No hay muchas frases que uno pueda decir, con honestidad, que le cambiaron la vida. Para mí, esta fue una de ellas. Como casi todo lo escrito por el gran mitólogo Joseph Campbell, esta idea fue un despertador: un llamado a vivir la vida más que a pensarla, a zambullirme en las experiencias que me ofrece cada día con más entrega y emoción que esfuerzo por comprender su signo y significado.
Como para tantos, mi búsqueda empezó con las grandes preguntas: ¿Por qué existe el sufrimiento? ¿Cómo convivir con la idea de la muerte? ¿Para qué estamos acá? ¿Cuál es el fin último de la existencia? ¿Qué es vivir una buena vida?
Busqué las respuestas, primero, en la filosofía. Encontré algunos vislumbres para seguir pensando, pero nada que se acercara a colmar mi sed. Mientras tanto, mi vida transcurría. Cuando las cosas fluían más o menos acorde a mis anhelos, la pregunta por el por qué se esfumaba, como los contornos de la sala cuando la película es atrapante. Pero las dudas reaparecían cuando el instante en el que el camino se volvía pedregoso, o algún recodo inesperado me ponía cara a cara con el abismo. ¿Por qué les pasan cosas terribles a personas buenas? ¿Por qué desaparecen aquellos sin quienes no podemos vivir? ¿Por qué albergamos ansias de infinito, cuando habitamos en un mundo (y un cuerpo) tan frágil y vulnerable? ¿Por qué no logramos hacer pie, más que por instantes, en un lugar seguro?
(Continuar leyendo)
Y entonces, un día, llegó la frase. Campbell la pronunció durante la icónica entrevista televisada con Bill Moyers, El poder del mito, y en su versión completa dice: “Las personas piensan que están buscando el sentido de la vida. Yo creo que lo que estamos buscando es la experiencia de estar vivos, de modo que las vivencias que tenemos en el plano puramente físico tengan resonancias en nuestro interior, con nuestra realidad y nuestro ser interior, y sintamos el éxtasis de estar vivos”.

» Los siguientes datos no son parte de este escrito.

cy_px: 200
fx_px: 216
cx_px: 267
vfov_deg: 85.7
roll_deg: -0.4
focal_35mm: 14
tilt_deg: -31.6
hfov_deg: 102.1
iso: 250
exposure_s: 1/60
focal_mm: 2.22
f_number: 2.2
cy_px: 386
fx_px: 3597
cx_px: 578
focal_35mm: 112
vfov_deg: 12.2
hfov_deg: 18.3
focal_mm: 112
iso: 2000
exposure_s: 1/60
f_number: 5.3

Me resonó en cada célula. ¡Por supuesto que la experiencia de estar vivos eclipsa la pregunta! Nadie se pregunta por el sentido de un girasol, un abrazo, un atardecer. A nadie se le cruza la pregunta por el sentido cuando está enamorado, señala el mitólogo.

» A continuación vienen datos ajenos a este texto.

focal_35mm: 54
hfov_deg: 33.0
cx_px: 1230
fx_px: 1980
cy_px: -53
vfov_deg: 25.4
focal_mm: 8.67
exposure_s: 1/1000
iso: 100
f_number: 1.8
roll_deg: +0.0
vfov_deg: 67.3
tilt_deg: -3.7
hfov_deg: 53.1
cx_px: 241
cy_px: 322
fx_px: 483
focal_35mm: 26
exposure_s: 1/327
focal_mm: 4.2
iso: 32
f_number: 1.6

En estas gozosas ocasiones, no aparece la pregunta porque la vivencia es la respuesta. El corazón lleno de asombro, los sentidos desbordando contento, somos uno con la vida tal como se presenta. La mente descansa como un perro tras una comilona y nos otorga un respiro de la cárcel de la separación, con las emociones aflictivas que esto despierta.
Si aflora la pregunta por el sentido, frente a un acontecimiento feliz, es siempre una construcción mental posterior al hecho, cuando la experiencia se desvaneció y fuimos devueltos a la geografía de nuestro pequeño yo.
Ahora bien, ¿qué pasa cuando lo que la vida nos ofrece es el desgarro de una pérdida, una o mil desilusiones, un final anunciado? Ahí la mente se estremece, se retuerce, se rebela, y pareciera que lo único que hay es la pregunta por el sentido.
¿Tiene algo para decirnos, en estas ocasiones, la aseveración de Campbell? Sí. Aún si la vida no tiene un tiene un sentido inherente, inmutable e igual para todos –como afirman los existencialistas- nada nos impide dar un sentido a las cosas que nos ocurren, a la luz de lo que vivimos hasta el momento. De hecho, no podemos dejar de hacerlo: el humano es un hacedor de sentido por naturaleza.
Si en la vida de una persona existieron instancias de amor y conexión, como existen casi siempre, hasta en las duras historias, el corazón hará de portal: el desconsuelo de una pérdida traerá el recuerdo de su antónimo, la devoción; la fealdad y la injusticia traerán en andas a sus reversos, la belleza y la justicia; en el desánimo aparecerá, como un negativo, la impronta de la pasión, y en el peor de los inviernos hallaremos –como Camus- un verano invencible.
Lo cierto es que el sentido no vive en ningún suceso, triste o agraciado. Vive en nuestra memoria, en nuestros vínculos, en nuestra capacidad de contar una buena historia, en nuestras luchas y nuestros esfuerzos, en las vidas hilvanadas de nuestros antepasados. Vive en nuestra capacidad de entrever lo uno en lo múltiple, lo eterno en lo efímero, la luz en la oscuridad. Vive en el milagro de volver a amanecer aquí, una vez más, los pies cubiertos de barro y los ojos de estrellas. Vive en la secreta semilla del corazón, que responde por nosotros: cualquiera que sea la pregunta, la vida es la respuesta.